::: Okuma Metni

Milâttan sonra 629 yılında İslâm ordusunun Hıristiyan Araplarla ve Bizanslılarla karşı karşıya geldiği savaş, meydana geldiği mevkie nispetle “Mûte Savaşı” olarak adlandırılmıştır. Mûte, Lût gölünün güneyinde Kerek’e 11, Kudüs’e 50 km. uzaklıkta geniş tarım arazilerine sahip bir yerdir. Rasûlüllâh (Sallâllâhu Aleyhi ve Sellem)in orduyu gönderirken üç kumandan tayin ettiğinden dolayı “ceyşü’l-ümerâ” (emirler ordusu) şeklinde de anılmıştır.
Savaşın Sebebi
Allah Rasûlü (Sallâllâhu Aleyhi ve Sellem)in İslâm’a dâvet için birer mektupla hükümdarlara ve valilere gönderdiği elçiler, gittikleri yerlerdeki krallar kendilerine hakaret de etse, neticede “Elçiye zevâl olmaz” kaidesince, sağ salim Medine’ye dönüyorlardı. Ancak elçilerden Busrâ emirine giden Hâris ibni Umeyr (Radıyallâhu Anh)ın durumu böyle olmadı. Hâris (Radıyallâhu Anh) Mûte’ye vardığında Gassânî emirlerinden Şurahbil ibni Amr, yolunu keserek nereye gittiğini sordu. Hâris (Radıyallâhu Anh), Rasûlüllâh (Sallâllâhu Aleyhi ve Sellem)in elçisi olduğunu söyleyince, zalim Şurahbil, elçinin dokunulmazlığı kaidesini çiğneyerek o mübârek sahâbîyi hunharca şehid etti.

::::::

◆ Yönerge A:
Mûte Savaşı metnindeki “Mûte, Lût gölünün güneyinde Kerek’e 11, Kudüs’e 50 km. uzaklıkta geniş tarım arazilerine sahip bir yerdir.” cümlesini İngilizceye çeviriniz.
◆ Yönerge B:
Mûte Savaşı metnini son cümlesinden sonra devam ettirerek yazınız.

::: Sağlanan Veriler

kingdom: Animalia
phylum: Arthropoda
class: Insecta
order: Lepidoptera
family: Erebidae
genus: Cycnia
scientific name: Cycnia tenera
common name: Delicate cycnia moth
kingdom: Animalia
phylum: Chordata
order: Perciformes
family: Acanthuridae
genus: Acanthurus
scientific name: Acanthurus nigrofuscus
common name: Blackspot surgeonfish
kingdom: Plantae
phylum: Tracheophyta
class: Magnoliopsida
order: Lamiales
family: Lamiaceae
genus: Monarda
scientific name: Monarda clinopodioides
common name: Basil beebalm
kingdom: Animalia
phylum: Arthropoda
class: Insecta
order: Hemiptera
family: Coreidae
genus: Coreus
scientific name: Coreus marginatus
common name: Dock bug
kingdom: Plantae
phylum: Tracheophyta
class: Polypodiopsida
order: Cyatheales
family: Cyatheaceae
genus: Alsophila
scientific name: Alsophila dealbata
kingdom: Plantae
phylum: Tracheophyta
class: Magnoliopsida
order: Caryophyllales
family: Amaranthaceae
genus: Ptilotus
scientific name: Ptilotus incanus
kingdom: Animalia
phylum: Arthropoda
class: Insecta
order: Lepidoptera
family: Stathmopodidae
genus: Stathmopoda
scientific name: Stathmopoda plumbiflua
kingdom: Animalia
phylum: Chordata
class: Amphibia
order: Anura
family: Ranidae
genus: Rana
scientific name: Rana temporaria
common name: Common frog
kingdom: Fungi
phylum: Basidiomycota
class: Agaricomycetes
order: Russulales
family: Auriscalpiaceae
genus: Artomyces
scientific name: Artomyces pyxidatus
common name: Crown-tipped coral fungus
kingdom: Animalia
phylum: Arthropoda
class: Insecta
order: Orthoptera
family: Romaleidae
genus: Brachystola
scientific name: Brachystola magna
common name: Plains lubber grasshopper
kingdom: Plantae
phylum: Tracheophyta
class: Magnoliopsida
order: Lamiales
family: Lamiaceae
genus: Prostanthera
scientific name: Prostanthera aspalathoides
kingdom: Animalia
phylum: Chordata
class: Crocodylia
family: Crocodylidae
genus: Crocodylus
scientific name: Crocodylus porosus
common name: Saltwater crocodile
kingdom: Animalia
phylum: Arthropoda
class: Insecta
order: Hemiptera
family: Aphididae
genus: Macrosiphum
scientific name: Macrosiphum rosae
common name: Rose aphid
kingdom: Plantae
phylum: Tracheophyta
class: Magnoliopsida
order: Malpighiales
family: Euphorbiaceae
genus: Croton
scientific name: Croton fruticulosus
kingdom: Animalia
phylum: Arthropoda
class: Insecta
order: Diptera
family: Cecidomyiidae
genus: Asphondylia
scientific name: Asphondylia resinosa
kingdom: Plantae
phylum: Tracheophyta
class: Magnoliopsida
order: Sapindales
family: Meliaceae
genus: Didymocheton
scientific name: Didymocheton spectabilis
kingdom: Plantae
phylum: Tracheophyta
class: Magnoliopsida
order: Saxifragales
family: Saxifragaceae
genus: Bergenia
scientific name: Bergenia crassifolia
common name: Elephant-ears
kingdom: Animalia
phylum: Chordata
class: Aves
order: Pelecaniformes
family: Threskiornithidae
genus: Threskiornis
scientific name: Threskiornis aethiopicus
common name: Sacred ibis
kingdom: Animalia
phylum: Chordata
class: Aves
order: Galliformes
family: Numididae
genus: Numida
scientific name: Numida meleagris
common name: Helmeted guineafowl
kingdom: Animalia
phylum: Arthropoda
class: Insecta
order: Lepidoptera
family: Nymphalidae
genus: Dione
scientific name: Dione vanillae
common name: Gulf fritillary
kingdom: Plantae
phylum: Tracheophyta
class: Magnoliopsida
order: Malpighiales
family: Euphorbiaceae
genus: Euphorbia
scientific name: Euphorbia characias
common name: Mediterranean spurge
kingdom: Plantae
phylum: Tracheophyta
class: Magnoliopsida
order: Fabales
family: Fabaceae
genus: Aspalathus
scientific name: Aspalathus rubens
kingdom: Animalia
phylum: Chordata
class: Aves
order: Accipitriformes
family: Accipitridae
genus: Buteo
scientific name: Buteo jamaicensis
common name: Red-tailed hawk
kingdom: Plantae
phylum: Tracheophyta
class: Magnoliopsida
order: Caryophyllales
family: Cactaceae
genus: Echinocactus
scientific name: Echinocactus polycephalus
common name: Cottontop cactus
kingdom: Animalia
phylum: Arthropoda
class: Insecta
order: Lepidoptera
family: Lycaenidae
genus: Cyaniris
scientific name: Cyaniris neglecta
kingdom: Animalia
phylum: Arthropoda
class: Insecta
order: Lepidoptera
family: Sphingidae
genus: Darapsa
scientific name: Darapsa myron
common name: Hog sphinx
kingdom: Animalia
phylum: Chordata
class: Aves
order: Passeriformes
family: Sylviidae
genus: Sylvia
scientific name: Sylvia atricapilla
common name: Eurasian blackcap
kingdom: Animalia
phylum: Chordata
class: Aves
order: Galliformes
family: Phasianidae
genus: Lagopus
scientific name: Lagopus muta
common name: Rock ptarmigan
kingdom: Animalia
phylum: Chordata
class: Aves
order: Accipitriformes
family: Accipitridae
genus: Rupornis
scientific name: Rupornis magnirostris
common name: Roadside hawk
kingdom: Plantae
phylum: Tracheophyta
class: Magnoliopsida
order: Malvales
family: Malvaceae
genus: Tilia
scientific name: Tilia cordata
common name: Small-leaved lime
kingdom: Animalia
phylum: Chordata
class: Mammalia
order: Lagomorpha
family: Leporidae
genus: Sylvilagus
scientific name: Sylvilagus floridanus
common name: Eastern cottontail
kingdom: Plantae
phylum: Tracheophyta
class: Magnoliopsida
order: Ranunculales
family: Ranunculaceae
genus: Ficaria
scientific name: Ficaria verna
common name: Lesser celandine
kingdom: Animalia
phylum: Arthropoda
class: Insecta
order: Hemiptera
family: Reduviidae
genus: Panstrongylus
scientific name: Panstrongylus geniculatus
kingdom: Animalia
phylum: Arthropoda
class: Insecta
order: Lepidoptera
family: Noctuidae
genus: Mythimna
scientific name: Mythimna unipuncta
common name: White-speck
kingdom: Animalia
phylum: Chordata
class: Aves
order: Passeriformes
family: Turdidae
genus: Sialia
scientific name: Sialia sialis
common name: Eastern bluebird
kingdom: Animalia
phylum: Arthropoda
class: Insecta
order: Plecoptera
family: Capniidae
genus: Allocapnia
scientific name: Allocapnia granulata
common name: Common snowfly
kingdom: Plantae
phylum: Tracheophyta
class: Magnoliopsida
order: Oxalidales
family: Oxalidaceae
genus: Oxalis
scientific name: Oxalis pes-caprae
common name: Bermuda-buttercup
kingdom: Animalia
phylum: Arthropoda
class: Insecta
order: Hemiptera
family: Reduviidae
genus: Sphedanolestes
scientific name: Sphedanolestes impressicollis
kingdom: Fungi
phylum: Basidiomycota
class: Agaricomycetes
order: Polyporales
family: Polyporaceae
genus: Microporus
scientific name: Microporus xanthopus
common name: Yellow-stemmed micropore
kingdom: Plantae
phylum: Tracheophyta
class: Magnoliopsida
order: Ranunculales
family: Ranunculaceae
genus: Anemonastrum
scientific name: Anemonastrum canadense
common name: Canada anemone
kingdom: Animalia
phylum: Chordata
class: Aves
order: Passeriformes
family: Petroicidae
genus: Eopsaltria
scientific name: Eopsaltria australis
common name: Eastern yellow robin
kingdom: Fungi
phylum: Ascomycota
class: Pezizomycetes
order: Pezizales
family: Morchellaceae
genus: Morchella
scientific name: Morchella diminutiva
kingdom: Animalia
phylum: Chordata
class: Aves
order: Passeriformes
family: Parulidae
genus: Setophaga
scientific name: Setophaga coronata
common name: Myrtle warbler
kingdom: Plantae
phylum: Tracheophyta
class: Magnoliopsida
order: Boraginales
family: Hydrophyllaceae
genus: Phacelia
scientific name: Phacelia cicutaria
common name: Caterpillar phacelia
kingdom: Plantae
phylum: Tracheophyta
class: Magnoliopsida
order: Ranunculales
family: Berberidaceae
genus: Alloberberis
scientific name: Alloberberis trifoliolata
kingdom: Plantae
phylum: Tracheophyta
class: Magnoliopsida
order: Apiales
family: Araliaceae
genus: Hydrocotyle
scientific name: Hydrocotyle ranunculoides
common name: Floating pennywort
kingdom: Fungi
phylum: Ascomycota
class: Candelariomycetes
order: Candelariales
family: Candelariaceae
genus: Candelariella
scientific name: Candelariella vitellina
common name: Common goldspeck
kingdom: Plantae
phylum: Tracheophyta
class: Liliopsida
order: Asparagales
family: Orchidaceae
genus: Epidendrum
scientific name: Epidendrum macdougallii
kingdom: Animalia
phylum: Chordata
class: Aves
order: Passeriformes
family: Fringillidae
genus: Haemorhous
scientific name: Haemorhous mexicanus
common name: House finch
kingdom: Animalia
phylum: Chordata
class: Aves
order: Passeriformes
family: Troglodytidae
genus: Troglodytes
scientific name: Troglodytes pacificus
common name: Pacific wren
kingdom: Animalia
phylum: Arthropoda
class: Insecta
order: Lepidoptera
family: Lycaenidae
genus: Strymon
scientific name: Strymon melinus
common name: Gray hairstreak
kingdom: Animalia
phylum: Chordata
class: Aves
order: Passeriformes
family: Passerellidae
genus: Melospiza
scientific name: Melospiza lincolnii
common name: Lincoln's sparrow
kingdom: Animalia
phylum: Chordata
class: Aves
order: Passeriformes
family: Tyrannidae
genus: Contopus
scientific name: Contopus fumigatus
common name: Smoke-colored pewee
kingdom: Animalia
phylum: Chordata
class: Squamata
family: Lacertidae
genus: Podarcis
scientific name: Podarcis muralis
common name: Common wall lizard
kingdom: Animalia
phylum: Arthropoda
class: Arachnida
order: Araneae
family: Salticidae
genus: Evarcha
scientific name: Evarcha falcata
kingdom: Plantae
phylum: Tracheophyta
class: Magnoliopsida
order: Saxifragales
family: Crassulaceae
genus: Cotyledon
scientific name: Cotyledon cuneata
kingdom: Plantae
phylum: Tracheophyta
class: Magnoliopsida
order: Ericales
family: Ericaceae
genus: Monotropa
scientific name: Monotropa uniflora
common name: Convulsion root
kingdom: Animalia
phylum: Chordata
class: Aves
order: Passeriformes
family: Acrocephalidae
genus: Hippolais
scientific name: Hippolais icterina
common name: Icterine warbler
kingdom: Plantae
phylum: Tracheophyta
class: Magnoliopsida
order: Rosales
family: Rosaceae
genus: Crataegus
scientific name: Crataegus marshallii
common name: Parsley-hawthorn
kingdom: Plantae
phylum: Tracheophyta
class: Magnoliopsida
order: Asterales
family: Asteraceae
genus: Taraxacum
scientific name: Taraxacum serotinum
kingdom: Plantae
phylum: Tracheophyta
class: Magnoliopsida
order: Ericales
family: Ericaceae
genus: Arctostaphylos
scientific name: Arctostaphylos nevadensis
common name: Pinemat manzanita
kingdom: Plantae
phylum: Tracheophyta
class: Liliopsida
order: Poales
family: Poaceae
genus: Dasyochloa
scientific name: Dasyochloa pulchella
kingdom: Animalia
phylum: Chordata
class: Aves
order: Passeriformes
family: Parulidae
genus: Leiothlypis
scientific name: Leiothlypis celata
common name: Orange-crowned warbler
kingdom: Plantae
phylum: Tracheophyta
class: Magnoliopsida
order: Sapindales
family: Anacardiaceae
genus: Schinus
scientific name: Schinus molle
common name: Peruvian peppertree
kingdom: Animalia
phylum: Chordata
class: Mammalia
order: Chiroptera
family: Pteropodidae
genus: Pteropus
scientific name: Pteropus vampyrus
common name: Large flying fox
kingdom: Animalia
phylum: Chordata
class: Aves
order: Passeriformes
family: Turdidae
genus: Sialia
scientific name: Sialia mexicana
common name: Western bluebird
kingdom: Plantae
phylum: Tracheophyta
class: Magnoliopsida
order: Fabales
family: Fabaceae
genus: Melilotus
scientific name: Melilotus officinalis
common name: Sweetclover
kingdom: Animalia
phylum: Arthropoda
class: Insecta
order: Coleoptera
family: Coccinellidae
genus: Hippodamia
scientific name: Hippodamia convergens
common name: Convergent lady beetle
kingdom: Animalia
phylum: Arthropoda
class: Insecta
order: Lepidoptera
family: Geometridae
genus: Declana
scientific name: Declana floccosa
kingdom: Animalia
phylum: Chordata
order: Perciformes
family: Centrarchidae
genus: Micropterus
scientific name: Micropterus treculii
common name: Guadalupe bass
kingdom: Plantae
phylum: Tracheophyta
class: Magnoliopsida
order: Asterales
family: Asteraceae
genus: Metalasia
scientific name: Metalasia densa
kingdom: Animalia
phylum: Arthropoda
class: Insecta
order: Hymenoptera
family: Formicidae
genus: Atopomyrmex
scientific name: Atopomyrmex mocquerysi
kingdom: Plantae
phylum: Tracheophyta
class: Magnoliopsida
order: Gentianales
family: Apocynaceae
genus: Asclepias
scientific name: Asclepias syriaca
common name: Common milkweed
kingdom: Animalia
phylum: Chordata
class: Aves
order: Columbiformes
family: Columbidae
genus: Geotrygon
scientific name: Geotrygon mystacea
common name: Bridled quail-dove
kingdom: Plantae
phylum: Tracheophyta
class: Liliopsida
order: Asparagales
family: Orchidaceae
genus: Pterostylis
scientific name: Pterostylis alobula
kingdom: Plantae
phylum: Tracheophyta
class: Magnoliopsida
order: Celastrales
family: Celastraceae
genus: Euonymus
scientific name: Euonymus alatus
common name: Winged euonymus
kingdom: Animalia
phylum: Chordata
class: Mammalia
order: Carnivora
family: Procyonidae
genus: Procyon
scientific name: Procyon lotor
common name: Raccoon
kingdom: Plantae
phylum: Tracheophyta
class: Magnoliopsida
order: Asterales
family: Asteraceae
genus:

::::::

◆ Cevap A:
Mu'tah is a place with extensive farmland, located south of the Dead Sea, 11 km from Kerak and 50 km from Jerusalem.

◆ Cevap B:
Allah Rasûlü (Sallâllâhu Aleyhi ve Sellem), Hâris (Radıyallâhu Anh)ın bu şekilde şehâdetine çok üzüldü. İslâm’a karşı açıktan açığa bir düşmanlık mahiyetindeki bu hareket, Müslümanları hiçe saymak mânâsına geldiğinden, derhâl üç bin kişilik bir ordu hazırlandı. Aksi takdirde Medine İslâm Devleti’nin itibarı zedelenir, kötü neticeler tahakkuk edebilirdi.
Kumandanların Görevlendirilmesi
3 bin kişilik kuvvetin kumandanlığına sırasıyla Zeyd ibni Hârise, Ca‘fer ibni Ebî Tâlib ve Abdullah ibni Revâha (Radıyallâhu Anhüm) getirildi. Bunlardan biri şehid olduğu takdirde, diğeri kumandayı ele alacaktı; hepsi şehid düşerse Müslümanlar kendi aralarından birini kumandan seçeceklerdi. Peygamber Efendimiz (Aleyhisselâm) ordunun elçinin öldürüldüğü yere kadar ilerlemesini, oradakilerin İslâmiyet’e davet edilmelerini, kabul ettikleri takdirde savaşılmamasını emretti. Bu arada çocukları, kadınları, yaşlıları ve manastırlara çekilmiş insanları öldürmemelerini, hurmalıklara zarar vermemelerini, ağaçları kesmemelerini ve binaları yıkmamalarını tembih etti.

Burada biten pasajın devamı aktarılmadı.